Data to examine:
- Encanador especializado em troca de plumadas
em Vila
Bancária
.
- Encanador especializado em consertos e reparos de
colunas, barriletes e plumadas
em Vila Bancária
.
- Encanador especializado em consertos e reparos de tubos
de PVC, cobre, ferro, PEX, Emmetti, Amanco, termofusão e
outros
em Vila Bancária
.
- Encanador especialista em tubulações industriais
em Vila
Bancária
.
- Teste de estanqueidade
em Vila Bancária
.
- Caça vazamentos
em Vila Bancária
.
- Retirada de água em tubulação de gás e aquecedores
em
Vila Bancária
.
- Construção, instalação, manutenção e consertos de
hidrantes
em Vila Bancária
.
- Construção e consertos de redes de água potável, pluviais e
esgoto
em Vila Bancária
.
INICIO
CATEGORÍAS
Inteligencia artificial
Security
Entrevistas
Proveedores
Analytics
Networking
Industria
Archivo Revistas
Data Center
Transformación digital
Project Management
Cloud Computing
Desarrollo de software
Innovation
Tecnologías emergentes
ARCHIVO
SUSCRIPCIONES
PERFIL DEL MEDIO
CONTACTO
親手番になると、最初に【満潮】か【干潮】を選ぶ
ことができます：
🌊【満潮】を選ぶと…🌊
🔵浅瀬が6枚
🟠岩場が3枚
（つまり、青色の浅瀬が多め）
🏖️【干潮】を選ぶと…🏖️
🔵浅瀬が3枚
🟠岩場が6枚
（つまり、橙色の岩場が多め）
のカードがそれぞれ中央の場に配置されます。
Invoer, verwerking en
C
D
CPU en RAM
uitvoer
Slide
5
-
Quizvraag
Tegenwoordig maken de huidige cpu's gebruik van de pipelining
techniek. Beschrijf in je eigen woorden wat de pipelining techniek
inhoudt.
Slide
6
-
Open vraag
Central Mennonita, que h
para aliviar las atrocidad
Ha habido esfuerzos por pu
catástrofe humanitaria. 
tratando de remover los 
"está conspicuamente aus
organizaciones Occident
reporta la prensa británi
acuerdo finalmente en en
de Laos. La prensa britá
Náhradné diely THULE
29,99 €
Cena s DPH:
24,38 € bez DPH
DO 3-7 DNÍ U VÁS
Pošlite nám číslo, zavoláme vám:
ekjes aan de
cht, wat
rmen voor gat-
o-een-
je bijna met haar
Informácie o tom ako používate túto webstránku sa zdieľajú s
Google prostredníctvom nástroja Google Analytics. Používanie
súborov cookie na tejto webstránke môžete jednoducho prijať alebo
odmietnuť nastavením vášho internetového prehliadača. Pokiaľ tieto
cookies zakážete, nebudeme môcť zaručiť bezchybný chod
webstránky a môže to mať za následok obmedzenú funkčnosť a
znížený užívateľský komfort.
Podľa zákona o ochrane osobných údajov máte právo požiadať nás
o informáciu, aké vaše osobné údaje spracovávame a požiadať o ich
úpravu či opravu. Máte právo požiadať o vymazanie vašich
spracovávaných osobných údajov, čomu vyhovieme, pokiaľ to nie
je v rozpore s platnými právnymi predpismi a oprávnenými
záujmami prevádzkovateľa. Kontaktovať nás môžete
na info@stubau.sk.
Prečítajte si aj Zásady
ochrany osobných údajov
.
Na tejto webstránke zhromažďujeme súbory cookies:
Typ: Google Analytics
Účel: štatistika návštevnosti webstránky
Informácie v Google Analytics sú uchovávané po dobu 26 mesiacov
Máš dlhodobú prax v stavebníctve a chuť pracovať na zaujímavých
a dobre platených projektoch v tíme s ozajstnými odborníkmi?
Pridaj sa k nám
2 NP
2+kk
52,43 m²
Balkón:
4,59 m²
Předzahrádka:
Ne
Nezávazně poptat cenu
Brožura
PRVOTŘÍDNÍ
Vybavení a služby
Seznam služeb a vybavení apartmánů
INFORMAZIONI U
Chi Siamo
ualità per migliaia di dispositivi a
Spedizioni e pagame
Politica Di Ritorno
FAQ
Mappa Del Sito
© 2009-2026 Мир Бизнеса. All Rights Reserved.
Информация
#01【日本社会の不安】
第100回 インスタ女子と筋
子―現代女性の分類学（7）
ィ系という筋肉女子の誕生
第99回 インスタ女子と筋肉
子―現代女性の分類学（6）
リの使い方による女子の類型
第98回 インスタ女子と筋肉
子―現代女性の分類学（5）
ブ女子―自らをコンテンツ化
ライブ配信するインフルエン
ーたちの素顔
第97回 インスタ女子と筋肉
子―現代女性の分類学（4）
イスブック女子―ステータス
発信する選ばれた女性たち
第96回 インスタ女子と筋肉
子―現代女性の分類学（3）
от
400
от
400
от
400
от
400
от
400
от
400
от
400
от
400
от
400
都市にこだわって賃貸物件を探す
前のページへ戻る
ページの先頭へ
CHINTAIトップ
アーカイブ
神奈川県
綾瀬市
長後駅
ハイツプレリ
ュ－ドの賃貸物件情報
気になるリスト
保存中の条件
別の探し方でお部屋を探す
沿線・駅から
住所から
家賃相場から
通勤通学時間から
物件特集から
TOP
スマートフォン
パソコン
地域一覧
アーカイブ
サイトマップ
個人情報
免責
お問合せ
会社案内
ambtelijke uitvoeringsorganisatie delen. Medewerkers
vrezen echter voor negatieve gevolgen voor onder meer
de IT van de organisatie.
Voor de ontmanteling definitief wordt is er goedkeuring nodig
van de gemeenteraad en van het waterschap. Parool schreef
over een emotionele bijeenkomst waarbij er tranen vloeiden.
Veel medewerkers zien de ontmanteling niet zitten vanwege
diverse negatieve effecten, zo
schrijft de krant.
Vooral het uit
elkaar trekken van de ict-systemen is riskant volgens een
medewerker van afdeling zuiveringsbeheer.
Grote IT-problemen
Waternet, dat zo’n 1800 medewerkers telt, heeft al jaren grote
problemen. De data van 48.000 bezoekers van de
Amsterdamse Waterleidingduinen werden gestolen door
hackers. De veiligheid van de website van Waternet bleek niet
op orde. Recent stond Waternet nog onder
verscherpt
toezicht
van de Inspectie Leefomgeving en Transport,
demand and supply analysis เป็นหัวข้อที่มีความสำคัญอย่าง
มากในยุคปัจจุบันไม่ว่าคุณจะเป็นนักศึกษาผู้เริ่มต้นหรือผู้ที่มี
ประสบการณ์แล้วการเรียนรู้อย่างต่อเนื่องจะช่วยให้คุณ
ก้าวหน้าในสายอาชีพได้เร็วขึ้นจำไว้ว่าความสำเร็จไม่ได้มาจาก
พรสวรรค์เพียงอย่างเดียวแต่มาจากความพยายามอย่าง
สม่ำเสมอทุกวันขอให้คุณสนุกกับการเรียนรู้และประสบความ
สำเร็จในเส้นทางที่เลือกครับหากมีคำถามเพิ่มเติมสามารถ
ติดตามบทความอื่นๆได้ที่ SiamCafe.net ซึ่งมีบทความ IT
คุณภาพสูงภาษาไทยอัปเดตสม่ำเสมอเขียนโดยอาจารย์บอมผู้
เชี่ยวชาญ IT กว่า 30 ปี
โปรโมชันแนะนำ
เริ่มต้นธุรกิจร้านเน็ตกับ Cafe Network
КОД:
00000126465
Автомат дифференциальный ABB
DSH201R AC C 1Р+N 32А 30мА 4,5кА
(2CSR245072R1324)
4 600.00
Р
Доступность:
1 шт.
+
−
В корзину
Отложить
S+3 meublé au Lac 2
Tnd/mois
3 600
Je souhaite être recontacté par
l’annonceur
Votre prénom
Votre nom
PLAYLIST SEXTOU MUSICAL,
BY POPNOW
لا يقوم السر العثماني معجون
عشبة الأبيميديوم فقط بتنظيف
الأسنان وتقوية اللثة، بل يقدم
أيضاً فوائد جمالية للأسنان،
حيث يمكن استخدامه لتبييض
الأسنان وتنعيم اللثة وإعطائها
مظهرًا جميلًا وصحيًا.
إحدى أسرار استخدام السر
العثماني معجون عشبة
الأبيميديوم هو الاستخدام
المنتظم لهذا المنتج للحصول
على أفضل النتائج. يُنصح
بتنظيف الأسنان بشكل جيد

Problem to solve:
Look through the listing above. Pick out each line with "現代女性の分類学" and copy it.

Written solution:
子―現代女性の分類学（7）
子―現代女性の分類学（6）
子―現代女性の分類学（5）
子―現代女性の分類学（4）
子―現代女性の分類学（3）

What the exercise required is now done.